Amplio helps companies find components when the supply chain goes down •

When Covid shut down much of the world in 2020, it ended up wreaking havoc on the supply chain. Suddenly companies built for just-in-time production couldn’t find the parts they needed to build their products.

Even as Covid subsided, supply chain issues continued. Supply management veterans like the founder of startup Amplio watched and thought there must be a better way to avoid these kinds of disruptions in the future by using software to find parts wherever they were.

Amplio launched last year with that goal in mind, and today the startup announced a $6 million seed to build a system to detect parts shortages. Trey Closson, CEO and co-founder of Amplio, says his company’s goal is to build more resilience into the electronic component supply chain.

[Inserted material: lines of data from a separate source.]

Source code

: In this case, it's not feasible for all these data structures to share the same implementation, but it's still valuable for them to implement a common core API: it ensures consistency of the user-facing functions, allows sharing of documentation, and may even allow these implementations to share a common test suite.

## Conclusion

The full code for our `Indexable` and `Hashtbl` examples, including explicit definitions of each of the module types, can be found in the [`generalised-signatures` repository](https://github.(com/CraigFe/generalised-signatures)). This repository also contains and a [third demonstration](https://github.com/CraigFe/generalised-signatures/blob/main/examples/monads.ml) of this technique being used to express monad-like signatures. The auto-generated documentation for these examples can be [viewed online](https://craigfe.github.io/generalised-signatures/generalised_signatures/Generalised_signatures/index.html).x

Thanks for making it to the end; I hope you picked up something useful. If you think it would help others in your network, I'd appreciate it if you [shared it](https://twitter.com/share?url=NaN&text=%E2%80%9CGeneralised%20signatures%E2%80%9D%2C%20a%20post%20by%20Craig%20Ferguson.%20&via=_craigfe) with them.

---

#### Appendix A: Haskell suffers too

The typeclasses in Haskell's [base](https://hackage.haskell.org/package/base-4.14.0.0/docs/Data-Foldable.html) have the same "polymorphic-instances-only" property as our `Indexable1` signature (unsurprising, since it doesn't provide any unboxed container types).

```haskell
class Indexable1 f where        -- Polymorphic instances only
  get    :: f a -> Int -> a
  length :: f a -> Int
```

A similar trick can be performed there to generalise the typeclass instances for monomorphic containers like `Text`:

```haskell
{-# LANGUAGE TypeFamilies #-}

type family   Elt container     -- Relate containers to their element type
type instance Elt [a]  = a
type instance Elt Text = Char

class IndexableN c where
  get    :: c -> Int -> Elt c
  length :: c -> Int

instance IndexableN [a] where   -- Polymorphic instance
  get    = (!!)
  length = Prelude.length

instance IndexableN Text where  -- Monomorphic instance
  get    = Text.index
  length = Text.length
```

“We help our customers understand the components that are most at risk of causing material shortages, and then we connect our customers with alternative sources of supply to mitigate those shortages,” Closson told

He knows what he’s talking about. He has spent his entire career in supply chain management and has seen firsthand how disruptions can negatively impact a company’s operations. He blames “Just-in-time production” techniques for the problems we see today.

“The supply chains are designed for 30 or 40 years to optimize for cost and best case scenario, but the reality is we don’t live in a best case scenario world. We live in a world of constant disruptions,” he said.

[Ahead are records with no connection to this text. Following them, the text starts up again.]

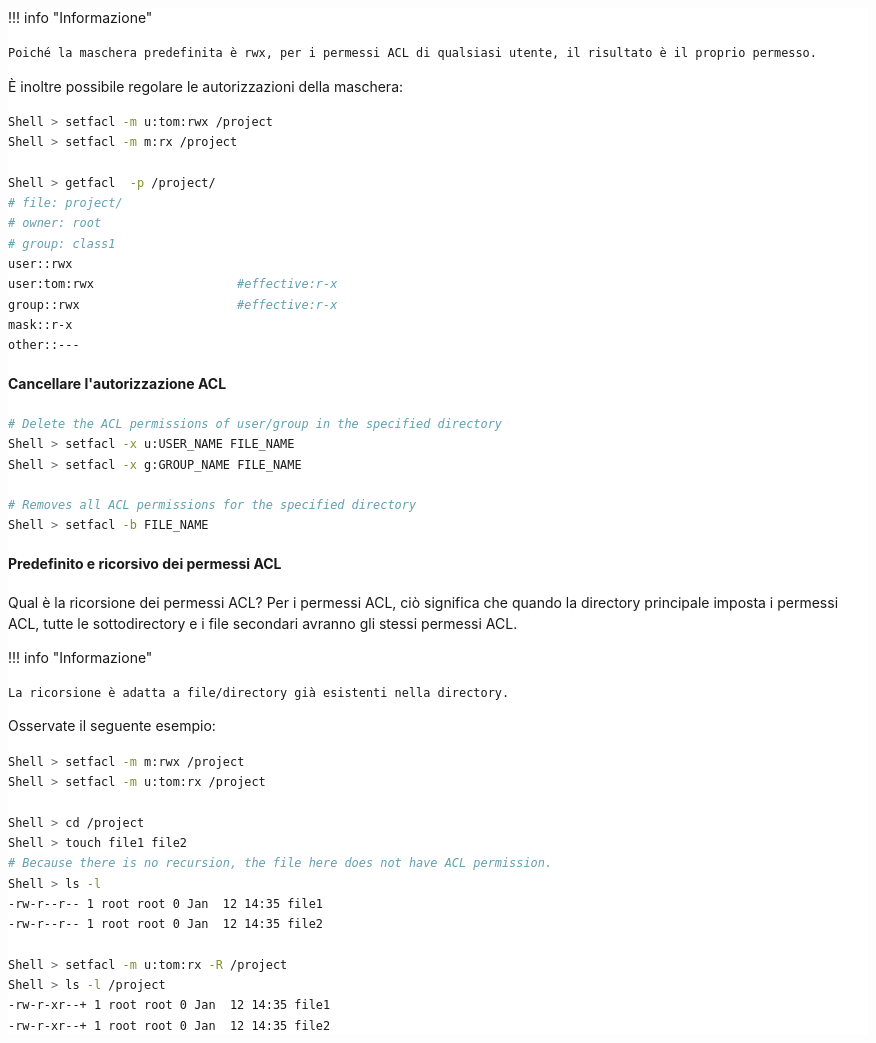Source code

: !!! info "Informazione"

    Poiché la maschera predefinita è rwx, per i permessi ACL di qualsiasi utente, il risultato è il proprio permesso.

È inoltre possibile regolare le autorizzazioni della maschera:

```bash
Shell > setfacl -m u:tom:rwx /project
Shell > setfacl -m m:rx /project

Shell > getfacl  -p /project/
# file: project/
# owner: root
# group: class1
user::rwx
user:tom:rwx                    #effective:r-x
group::rwx                      #effective:r-x
mask::r-x
other::---
```

#### Cancellare l'autorizzazione ACL

```bash
# Delete the ACL permissions of user/group in the specified directory
Shell > setfacl -x u:USER_NAME FILE_NAME
Shell > setfacl -x g:GROUP_NAME FILE_NAME

# Removes all ACL permissions for the specified directory
Shell > setfacl -b FILE_NAME
```

#### Predefinito e ricorsivo dei permessi ACL

Qual è la ricorsione dei permessi ACL? Per i permessi ACL, ciò significa che quando la directory principale imposta i permessi ACL, tutte le sottodirectory e i file secondari avranno gli stessi permessi ACL.

!!! info "Informazione"

    La ricorsione è adatta a file/directory già esistenti nella directory.

Osservate il seguente esempio:

```bash
Shell > setfacl -m m:rwx /project
Shell > setfacl -m u:tom:rx /project

Shell > cd /project
Shell > touch file1 file2
# Because there is no recursion, the file here does not have ACL permission. 
Shell > ls -l
-rw-r--r-- 1 root root 0 Jan  12 14:35 file1
-rw-r--r-- 1 root root 0 Jan  12 14:35 file2

Shell > setfacl -m u:tom:rx -R /project
Shell > ls -l /project
-rw-r-xr--+ 1 root root 0 Jan  12 14:35 file1
-rw-r-xr--+ 1 root root 0 Jan  12 14:35 file2
```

“The way our platform works is we connect to our customers’ record keeping systems or their ERP solutions, and we take their BOMs and their operational data and then combine that with external data sets to be able to show the customer their capability to buy their specific components in the next six to 18 months,” he said.

Amplio parts inventory screen showing which parts may have delivery issues.

Image Credits: Amplio

In addition, in cases where the customer cannot find the components, customers can go to the Amplio marketplace to find suppliers or other manufacturers who may have excess inventory that they are trying to sell.

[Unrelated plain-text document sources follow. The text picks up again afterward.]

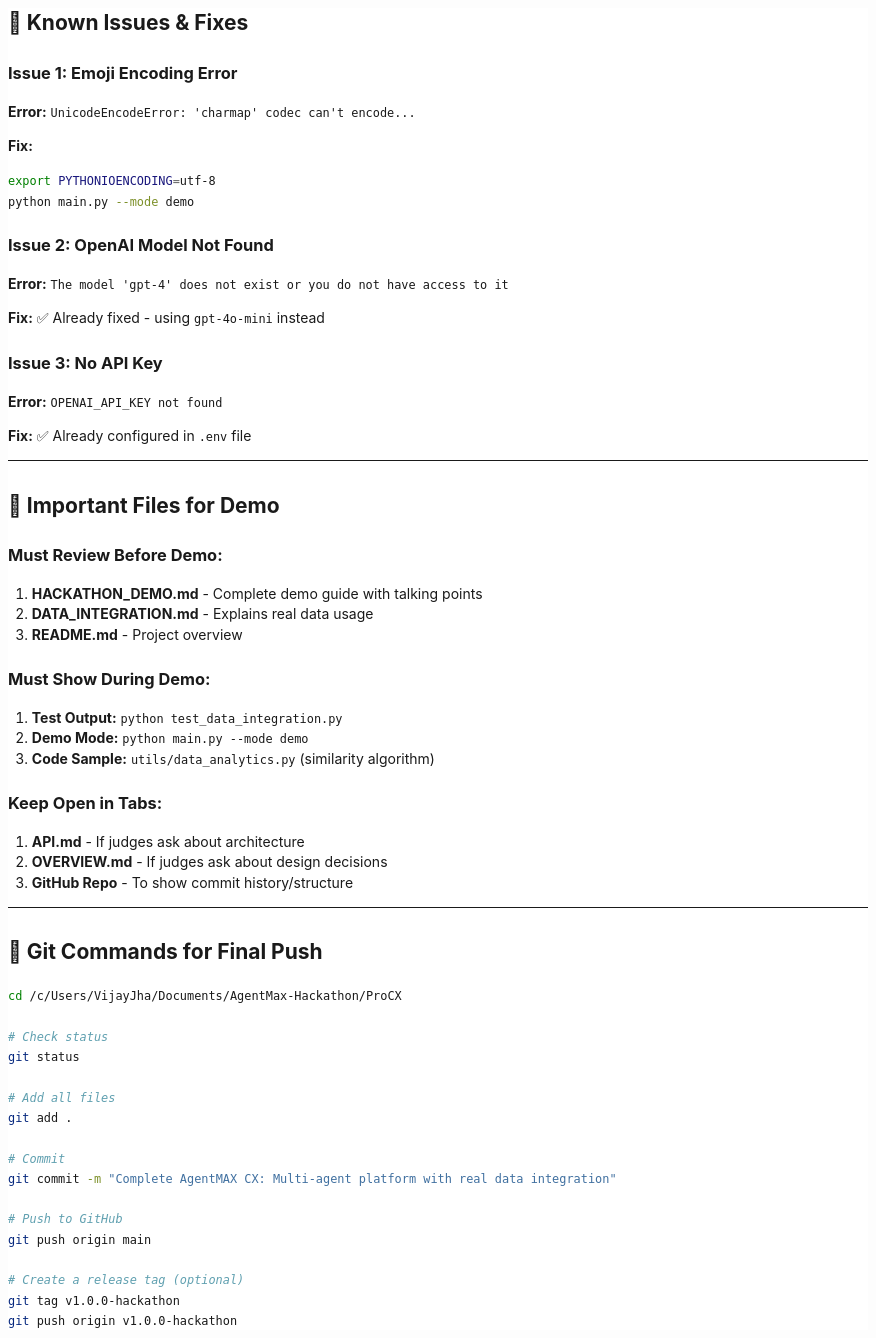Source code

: 
## 🐛 Known Issues & Fixes

### Issue 1: Emoji Encoding Error
**Error:** `UnicodeEncodeError: 'charmap' codec can't encode...`

**Fix:**
```bash
export PYTHONIOENCODING=utf-8
python main.py --mode demo
```

### Issue 2: OpenAI Model Not Found
**Error:** `The model 'gpt-4' does not exist or you do not have access to it`

**Fix:** ✅ Already fixed - using `gpt-4o-mini` instead

### Issue 3: No API Key
**Error:** `OPENAI_API_KEY not found`

**Fix:** ✅ Already configured in `.env` file

---

## 📁 Important Files for Demo

### Must Review Before Demo:
1. **HACKATHON_DEMO.md** - Complete demo guide with talking points
2. **DATA_INTEGRATION.md** - Explains real data usage
3. **README.md** - Project overview

### Must Show During Demo:
1. **Test Output:** `python test_data_integration.py`
2. **Demo Mode:** `python main.py --mode demo`
3. **Code Sample:** `utils/data_analytics.py` (similarity algorithm)

### Keep Open in Tabs:
1. **API.md** - If judges ask about architecture
2. **OVERVIEW.md** - If judges ask about design decisions
3. **GitHub Repo** - To show commit history/structure

---

## 🔗 Git Commands for Final Push

```bash
cd /c/Users/VijayJha/Documents/AgentMax-Hackathon/ProCX

# Check status
git status

# Add all files
git add .

# Commit
git commit -m "Complete AgentMAX CX: Multi-agent platform with real data integration"

# Push to GitHub
git push origin main

# Create a release tag (optional)
git tag v1.0.0-hackathon
git push origin v1.0.0-hackathon
```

Closson’s most recent job was at Koch Industries, where he led the international supply chain for Georgia Pacific, where he was on the front lines of Covid-induced toilet paper shortages. But he decided to focus his startup on electronic components.

“So while supply chain resilience across the market is critical, we want to focus on the electronics industry because it has such a huge impact on the global economy,” he said. He conceived and incubated the company as part of a program by Koch and High Alpha Innovation, the program launched by former Exact Target execs to help startups with entrepreneurial ideas.

The company currently has 6 employees but plans to expand with funding (which closed in May). He says as he grows the company, diversity and inclusion are an important building block. “Diversity is one of the core principles for our recruitment and decision-making processes. So just from a selfish point of view, diverse organizations make better decisions and have more creative ideas, and ultimately are more successful,” he said.

Today’s round was led by Construct Capital with participation from Slow Ventures, High Alpha Capital, Flexport Ventures, Alpaca Venture Capital and several industry angels.